Può esservi
integrazione quando la volontà delle parti non è incompleta o ambigua?
No, secondo questa massima.
Cass. civ. Sez. I, 21-03-2014, n. 6747
(rv. 630567)
Il presupposto dell'integrazione di
cui all'art. 1374 cod. civ. è l'incompleta o ambigua espressione della
volontà dei contraenti.
Ne consegue che in caso di completa ed
inequivoca espressione di tale volontà non può farsi questione di
integrazione del contratto ma, eventualmente, solo di invalidità totale
o parziale dello stesso se in contrasto con disposizioni di legge. FONTI
Il
1374 integra il contenuto del contratto quando vi è una lacuna o
un’ambiguità, come si vede dalla massima precedente, ma non esiste un
contratto che possa prevedere tutte le eventualità che possano in
pratica accadere, e quindi un’integrazione c’è sempre, anche quando sia
prestata l’opera di un professionista come il notaio, anzi in questi
casi l’integrazione svolge un ruolo fondamentale, perché al
professionista si è soliti conferire l’incarico, senza specificarne
puntualmente il contenuto se non per l’attività essenziale che questi
deve svolgere.
Cass. civ. Sez. III, 29-01-2013, n. 2071B.F. c. G.M.

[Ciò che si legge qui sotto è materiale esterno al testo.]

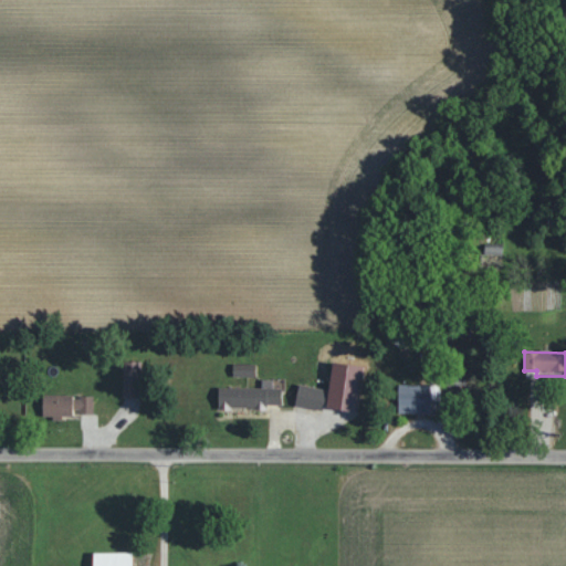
[(139,363),(122,363),(123,398),(140,398),(139,363)]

Il notaio è tenuto al compimento di
tutte le attività accessorie e successive necessarie per il
conseguimento del risultato voluto dalle parti con la stipulazione di un
determinato atto.
Di talché, in relazione alla
stipulazione di un contratto di compravendita immobiliare, anche
nell'ipotesi in cui si utilizzi la forma della scrittura privata
autenticata, deve il predetto professionista effettuare le cd. visure
catastali ed ipotecarie, onde individuare esattamente il bene e
verificarne la libertà.
La ratio di siffatto obbligo risiede
nel rapporto professionale che viene a crearsi tra il notaio ed il
cliente e che risulta inquadrabile nello schema del mandato, il cui
contenuto è integrato da tale obbligo ai sensi dell'art. 1374 c.c.
FONTI Massima redazionale de Agostini giuridica. 2013
L’art. 1339 si
applica quando la norma specificamente prevede la nullità della
clausola, oppure quando la clausola è solo difforme da una norma che
comunque si ritiene imperativa? La tendenza è per questa seconda
soluzione.
Cass. civ. Sez. lavoro, 19-02-1996, n.
1266
Nel contratto di formazione e lavoro
la durata pattuita dalle parti deve corrispondere a quella indicata nel
progetto approvato dalla commissione regionale per l'impiego, nel quale,
come prevede l' art. 3, comma 1, d.l. 30 ottobre 1984 n. 726, conv.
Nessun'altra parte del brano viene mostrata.